やせと肥満について(Preconception Care (妊娠する前に行う健康介入)の立場から)
2021.04.14やせと肥満は、一般にBMI(Body mass index;体重(kg)/身長(m)×身長(m))により評価されます。一般に18.5未満がやせ、25.0以上が肥満と定義されております。平成30年の日本での国民健康・栄養調査によると肥満の割合は男性32.2%、女性21.9%でした。またやせの割合は、男性3.7%、女性11.2%であり、20歳代女性のやせの割合は、19.8%で、若い女性のやせの頻度が高い状態が続いています。海外では、肥満はパンデミックの状態で、2030年には、過剰体重または肥満が80%以上を占めると予測されています。
ではやせ女性が妊娠した場合、一般に予測される周産期トラブルについては、切迫早産、早産、低出体重児、胎児発育不全、貧血のリスクが高いことが報告されています。本邦でも胎児発育不全や早産のリスクが高く、逆に帝王切開や過期産が少ない傾向がありました。
妊娠中の体重増加についてよく妊婦さんから質問を受けますが、周産期合併症が少ないのはやせ女性(BMI:17-18.4)では12.2㎏(10.8-13.6)、やせ気味女性(BMI:18.5-19.9)では10.9㎏(9.5-10.9)の増加が理想的でした。

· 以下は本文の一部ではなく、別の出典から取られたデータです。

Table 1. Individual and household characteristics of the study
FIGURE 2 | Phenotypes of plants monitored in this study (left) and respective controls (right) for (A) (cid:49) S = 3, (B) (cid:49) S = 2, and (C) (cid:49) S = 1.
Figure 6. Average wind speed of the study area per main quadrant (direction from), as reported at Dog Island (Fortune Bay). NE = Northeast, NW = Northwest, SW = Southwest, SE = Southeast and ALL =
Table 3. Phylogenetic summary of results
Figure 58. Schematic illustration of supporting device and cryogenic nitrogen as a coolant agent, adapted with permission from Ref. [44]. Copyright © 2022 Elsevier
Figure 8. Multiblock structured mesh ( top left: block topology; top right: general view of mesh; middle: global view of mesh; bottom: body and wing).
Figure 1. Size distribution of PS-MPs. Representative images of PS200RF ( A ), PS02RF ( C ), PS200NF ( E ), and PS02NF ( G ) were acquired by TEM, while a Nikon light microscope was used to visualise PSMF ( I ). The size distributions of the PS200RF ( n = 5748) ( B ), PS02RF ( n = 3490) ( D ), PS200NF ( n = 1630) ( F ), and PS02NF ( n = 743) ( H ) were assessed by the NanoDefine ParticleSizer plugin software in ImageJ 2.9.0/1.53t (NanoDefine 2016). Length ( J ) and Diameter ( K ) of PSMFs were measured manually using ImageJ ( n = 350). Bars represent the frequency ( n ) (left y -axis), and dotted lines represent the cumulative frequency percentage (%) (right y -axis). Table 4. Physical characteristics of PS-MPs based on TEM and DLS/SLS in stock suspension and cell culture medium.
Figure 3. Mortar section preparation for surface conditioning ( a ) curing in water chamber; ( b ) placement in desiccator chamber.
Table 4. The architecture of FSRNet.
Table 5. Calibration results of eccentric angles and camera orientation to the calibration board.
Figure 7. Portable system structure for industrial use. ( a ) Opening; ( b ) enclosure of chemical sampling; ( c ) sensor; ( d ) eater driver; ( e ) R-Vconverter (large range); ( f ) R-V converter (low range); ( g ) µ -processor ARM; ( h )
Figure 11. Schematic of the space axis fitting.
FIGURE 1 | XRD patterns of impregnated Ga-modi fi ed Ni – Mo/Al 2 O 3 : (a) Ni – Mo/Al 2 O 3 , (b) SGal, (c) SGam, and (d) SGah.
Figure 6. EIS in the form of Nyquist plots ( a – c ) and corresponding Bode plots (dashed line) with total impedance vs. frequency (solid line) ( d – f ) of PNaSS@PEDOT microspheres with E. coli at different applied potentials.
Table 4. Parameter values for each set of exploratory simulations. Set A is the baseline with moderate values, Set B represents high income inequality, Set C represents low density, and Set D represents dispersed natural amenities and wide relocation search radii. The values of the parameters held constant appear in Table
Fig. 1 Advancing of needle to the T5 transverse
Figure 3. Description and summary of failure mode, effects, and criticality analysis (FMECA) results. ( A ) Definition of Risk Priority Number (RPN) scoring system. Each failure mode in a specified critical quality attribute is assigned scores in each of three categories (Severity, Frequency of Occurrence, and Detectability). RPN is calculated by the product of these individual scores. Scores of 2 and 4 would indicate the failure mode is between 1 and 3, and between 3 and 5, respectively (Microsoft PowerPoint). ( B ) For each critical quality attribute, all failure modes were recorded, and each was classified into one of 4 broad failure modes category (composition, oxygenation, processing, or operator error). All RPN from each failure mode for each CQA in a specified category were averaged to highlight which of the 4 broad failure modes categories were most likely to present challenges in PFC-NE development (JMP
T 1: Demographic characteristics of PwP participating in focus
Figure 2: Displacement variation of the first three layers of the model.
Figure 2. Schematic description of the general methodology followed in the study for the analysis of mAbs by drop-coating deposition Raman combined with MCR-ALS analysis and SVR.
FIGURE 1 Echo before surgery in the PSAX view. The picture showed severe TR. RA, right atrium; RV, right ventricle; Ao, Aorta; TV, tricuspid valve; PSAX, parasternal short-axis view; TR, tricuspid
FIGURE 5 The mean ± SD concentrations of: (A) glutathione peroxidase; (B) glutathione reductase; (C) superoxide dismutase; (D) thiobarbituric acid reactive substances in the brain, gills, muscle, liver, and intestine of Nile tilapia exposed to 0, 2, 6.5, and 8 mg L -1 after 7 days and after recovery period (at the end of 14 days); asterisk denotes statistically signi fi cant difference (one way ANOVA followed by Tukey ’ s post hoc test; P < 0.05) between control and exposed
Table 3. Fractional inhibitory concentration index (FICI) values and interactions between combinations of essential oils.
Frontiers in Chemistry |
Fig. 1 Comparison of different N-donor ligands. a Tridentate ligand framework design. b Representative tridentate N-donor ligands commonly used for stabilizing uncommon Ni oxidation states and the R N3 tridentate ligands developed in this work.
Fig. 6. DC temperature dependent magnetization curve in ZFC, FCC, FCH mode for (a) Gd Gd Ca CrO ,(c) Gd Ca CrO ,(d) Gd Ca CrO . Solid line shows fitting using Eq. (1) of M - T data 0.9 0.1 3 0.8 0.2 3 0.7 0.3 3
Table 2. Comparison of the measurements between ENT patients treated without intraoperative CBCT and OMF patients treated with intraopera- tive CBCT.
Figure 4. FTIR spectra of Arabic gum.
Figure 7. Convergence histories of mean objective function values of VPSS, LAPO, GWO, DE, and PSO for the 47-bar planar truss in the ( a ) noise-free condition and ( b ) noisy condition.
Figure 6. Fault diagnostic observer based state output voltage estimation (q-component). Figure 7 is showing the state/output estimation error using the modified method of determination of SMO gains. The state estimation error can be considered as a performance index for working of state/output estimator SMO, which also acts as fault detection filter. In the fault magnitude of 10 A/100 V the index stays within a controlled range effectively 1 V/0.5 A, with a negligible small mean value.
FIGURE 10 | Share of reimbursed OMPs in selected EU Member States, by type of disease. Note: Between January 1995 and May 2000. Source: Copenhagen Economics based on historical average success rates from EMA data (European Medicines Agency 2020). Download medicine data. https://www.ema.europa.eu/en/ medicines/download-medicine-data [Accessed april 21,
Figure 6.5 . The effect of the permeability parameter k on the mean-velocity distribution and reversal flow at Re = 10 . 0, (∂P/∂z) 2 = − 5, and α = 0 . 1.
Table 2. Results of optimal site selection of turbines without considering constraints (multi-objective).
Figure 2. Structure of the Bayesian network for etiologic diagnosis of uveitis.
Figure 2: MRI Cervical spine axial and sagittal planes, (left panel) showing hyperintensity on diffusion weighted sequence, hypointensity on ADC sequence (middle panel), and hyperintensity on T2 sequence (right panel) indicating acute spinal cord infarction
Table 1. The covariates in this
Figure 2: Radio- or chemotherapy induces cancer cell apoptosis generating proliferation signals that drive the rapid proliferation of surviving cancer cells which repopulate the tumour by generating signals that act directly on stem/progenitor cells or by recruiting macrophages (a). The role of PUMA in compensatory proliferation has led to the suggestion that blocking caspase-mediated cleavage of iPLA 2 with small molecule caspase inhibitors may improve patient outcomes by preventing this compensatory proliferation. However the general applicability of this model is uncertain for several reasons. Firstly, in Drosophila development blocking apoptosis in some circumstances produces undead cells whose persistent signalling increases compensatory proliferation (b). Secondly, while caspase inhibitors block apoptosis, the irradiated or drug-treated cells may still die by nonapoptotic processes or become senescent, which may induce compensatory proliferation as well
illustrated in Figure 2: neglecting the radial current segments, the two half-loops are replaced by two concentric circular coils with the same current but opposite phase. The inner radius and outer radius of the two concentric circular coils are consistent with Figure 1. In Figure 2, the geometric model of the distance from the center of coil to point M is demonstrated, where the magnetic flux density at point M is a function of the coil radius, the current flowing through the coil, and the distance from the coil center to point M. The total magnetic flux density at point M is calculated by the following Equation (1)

逆に肥満女性では、妊娠高血圧症、妊娠糖尿病、巨大児のリスクが高く、帝王切開率も高いことが報告されています。また、死産(1.4倍)や2分脊椎症(2.2倍)などの先天異常も増加することが示されています。本邦でも同様の傾向があることが報告されているので注意が必要です。肥満傾向にある妊婦の周産期合併症の少ない体重増加量は、肥満女性(BMI:25-27.4)では4.3㎏(1.7-6.9)、肥満気味女性(BMI:23-24.9)では7.7㎏(5.8-9.6)が理想的でした。
肥満傾向にある女性の場合、妊娠前に10%のダイエットにて妊娠高血圧、妊娠糖尿病、巨大児及び死産を優位に減少させたとの報告があります。6か月以上かけて、もともとの体重から5~10%減量することを目標に、栄養指導と運動を含む生活指導がとても有益です。さらに肥満は、先天奇形の頻度が高いため妊娠1~3か月前から葉酸摂取も良いとされています。
やせや肥満は、標準体格の女性と比較して周産期の合併症の頻度が高くなる傾向があります。妊娠前からの栄養状態の改善は不妊治療のみならず、周産期経過や母児の将来のヘルスケアに深く関与しますので、日ごろからの体重管理には注意しましょう。